__TAREFA SOLICITADA A__. Reescreva o trecho do texto sobre o petróleo venezuelano entre "Especialistas e analistas" e "consumidoras e produtoras.", inclusive, trocando "óleo bruto" por "petróleo cru".
__TAREFA SOLICITADA B__.
Responda com base no texto sobre o petróleo venezuelano:
(i) Quantos barris de petróleo Donald Trump disse que a Venezuela entregaria aos Estados Unidos?
(ii) Até que valor em petróleo a Venezuela poderá exportar ao mercado dos EUA pelo acordo relatado?
(iii) Quais países o texto cita como autores de críticas internacionais?
__TAREFA SOLICITADA C__. Liste todos os países mencionados no texto sobre o petróleo venezuelano.

__TEXTO DO DOCUMENTO__.
______

Os Estados Unidos aumentaram significativamente sua atuação no setor petrolífero da Venezuela nas últimas semanas, com anúncio de acordos e estratégias que envolvem a exportação de grandes volumes de petróleo venezuelano ao mercado americano. A movimentação ocorre em meio à atual crise política no país sul-americano e à retirada de Nicolás Maduro do poder por forças dos EUA no início de janeiro de 2026.
O presidente Donald Trump declarou que a Venezuela irá entregar entre 30 e 50 milhões de barris de petróleo sancionado aos Estados Unidos, e que esses recursos serão vendidos a preço de mercado, com os valores geridos sob supervisão americana, com o objetivo de “beneficiar tanto venezuelanos quanto americanos”.
Negociações e exportações
Segundo relatos, um acordo foi firmado para que a Venezuela exporte até US$ 2 bilhões em petróleo ao mercado dos EUA, redirecionando cargas originalmente destinadas a compradores como a China. Isso aumenta o fluxo de petróleo bruto para refinarias americanas, reduzindo restrições de oferta causadas pelo bloqueio às exportações imposto anteriormente.
Representantes da estatal venezuelana PDVSA também afirmaram que as negociações com os EUA estão avançando sob termos comerciais que beneficiem ambas as partes, embora ressaltem que a compra será feita a preços internacionais e não mediante posse do petróleo pelos americanos.
Estratégia de longo prazo
As autoridades americanas sinalizaram a intenção de controlar as vendas de petróleo venezuelano “indefinidamente”, com a administração de receitas e fluxos de exportação. Essa estratégia faz parte de um plano mais amplo para “estabilização, recuperação e transição” da economia venezuelana após a crise política.
Especialistas e analistas do setor apontam que essa movimentação pode alterar a dinâmica global do mercado de petróleo, ampliando a presença dos Estados Unidos no fornecimento de óleo bruto e afetando relações comerciais com outras nações consumidoras e produtoras.
Impactos políticos e econômicos
O aumento da influência americana sobre os recursos petrolíferos venezuelanos também gerou críticas internacionais, especialmente por parte de países como China e Rússia, que interpretam a mudança como um movimento de controle geopolítico em vez de uma simples negociação comercial.
Enquanto isso, os investidores monitoram o impacto da maior oferta venezuelana nos preços globais do petróleo, que já recuaram em mercados internacionais em resposta a declarações de Trump sobre o acordo.

______

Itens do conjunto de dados
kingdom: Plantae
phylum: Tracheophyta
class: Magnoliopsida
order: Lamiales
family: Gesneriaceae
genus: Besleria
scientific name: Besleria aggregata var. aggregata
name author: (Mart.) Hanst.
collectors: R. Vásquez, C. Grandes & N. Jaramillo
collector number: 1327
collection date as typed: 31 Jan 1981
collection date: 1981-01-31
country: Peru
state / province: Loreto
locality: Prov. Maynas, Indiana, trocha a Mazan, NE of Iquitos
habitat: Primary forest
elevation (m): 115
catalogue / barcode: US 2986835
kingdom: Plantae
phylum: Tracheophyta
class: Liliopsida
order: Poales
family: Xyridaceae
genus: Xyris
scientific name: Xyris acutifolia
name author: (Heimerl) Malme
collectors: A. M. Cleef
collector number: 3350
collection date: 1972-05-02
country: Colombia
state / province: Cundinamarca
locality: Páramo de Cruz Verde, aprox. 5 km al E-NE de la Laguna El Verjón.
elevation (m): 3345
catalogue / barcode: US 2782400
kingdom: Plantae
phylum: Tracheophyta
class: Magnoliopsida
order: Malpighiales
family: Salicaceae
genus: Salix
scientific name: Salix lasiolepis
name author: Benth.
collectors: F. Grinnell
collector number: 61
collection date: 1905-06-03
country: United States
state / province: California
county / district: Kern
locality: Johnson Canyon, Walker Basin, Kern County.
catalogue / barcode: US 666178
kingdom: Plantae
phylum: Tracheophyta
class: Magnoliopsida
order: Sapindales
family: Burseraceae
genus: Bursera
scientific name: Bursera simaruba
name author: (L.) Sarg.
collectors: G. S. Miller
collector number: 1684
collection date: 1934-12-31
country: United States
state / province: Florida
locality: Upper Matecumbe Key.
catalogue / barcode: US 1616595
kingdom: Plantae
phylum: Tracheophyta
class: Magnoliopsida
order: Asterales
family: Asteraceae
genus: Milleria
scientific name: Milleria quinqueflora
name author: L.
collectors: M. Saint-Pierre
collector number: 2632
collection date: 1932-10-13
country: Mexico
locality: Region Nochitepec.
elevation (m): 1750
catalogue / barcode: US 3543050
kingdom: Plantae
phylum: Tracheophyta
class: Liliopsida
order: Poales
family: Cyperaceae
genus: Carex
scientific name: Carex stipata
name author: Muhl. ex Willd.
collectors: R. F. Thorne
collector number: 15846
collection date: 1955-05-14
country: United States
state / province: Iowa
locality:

______

__RESULTADO DO EXERCÍCIO A__.
Especialistas e analistas do setor apontam que essa movimentação pode alterar a dinâmica global do mercado de petróleo, ampliando a presença dos Estados Unidos no fornecimento de petróleo cru e afetando relações comerciais com outras nações consumidoras e produtoras.

__RESULTADO DO EXERCÍCIO B__.
(i) Entre 30 e 50 milhões de barris.
(ii) Até US$ 2 bilhões.
(iii) China e Rússia.

__RESULTADO DO EXERCÍCIO C__. Estados Unidos, Venezuela, China, Rússia